Weinbar Marlene verabschiedet sich mit „letztem großen Knall“

Mit einer „Bottle-Party“ Anfang Juni verabschiedet sich die Weinbar „Marlene“ nach sechs Jahren. Ganz verschwinden wird sie aber nicht.

Weinbar Marlene verabschiedet sich mit „letztem großen Knall“

Als „große Schwester“ des Cafés „Dicke Lilli, gutes Kind“ eröffnete die Bar „Marlene“ 2016 in der Gaustraße. Benannt nach Filmstar Marlene Dietrich sollte sie etwas „erwachsener, dunkler und cleaner“ sein, als die kleine Schwester, wie Betreiberin Vera Kohl vor der Eröffnung gegenüber Merkurist sagte. Nach sechs erfolgreichen Jahren wird es „Marlene“ jetzt nicht mehr als reguläre Weinbar geben.

Der Grund für die Schließung ist letztlich die Corona-Pandemie, die für Schwierigkeiten bei der Personalsuche sorgt. Schon im vergangenen September kündigte das Team über Facebook eine Pause an. „Der oft erwähnte Personalmangel hat uns eingeholt und es ist uns leider aktuell nicht möglich den Regelbetrieb aufrecht zu erhalten.“ Seit September hat die Bar auch nicht mehr aufgemacht.

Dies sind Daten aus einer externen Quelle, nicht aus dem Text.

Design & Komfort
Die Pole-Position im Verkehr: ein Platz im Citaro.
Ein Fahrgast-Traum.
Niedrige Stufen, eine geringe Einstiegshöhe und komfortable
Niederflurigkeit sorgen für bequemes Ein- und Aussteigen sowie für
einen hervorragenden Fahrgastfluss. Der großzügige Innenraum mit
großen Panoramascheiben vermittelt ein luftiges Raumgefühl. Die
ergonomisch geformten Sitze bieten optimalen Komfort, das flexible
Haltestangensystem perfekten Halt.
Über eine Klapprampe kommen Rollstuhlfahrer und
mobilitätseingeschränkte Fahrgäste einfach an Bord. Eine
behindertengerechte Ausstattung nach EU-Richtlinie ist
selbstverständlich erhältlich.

Weiterhin Veranstaltungen und geschlossene Gesellschaften

Auf aktuelle Merkurist-Nachfrage schreibt Vera Kohl: „Wir zwei Geschäftsführerinnen versuchen das aktuell selbst aufzufangen beziehungsweise es dauert auch einfach seine Zeit, bis neue Leute eingearbeitet sind.“ Deshalb seien momentan die Kapazitäten erschöpft und man müsse sich auf die „Lilli“ als Kerngeschäft konzentrieren.

Doch ganz schließen wird „Marlene“ nicht, nur das reguläre Abendgeschäft als Weinbar hört auf. „Meine Leidenschaft sind definitiv auch Veranstaltungen und geschlossene Gesellschaften und das werden wir in der Marlene auch weiterhin machen“, so die Betreiberin. Auch der Name „Marlene“ wird weiterhin neben der „Dicken Lilli“ zu sehen sein.

Von der Weinbar verabschiedet sich das Team am 4. Juni ganz offiziell mit einer „Bottle-Party“ (18 bis 23 Uhr) und einem „letzten großen Knall“. An dem Abend gibt es flaschenweise „Wein und Sprudeliges“ zu „super fairen Preisen“ und Pizza auf die Hand.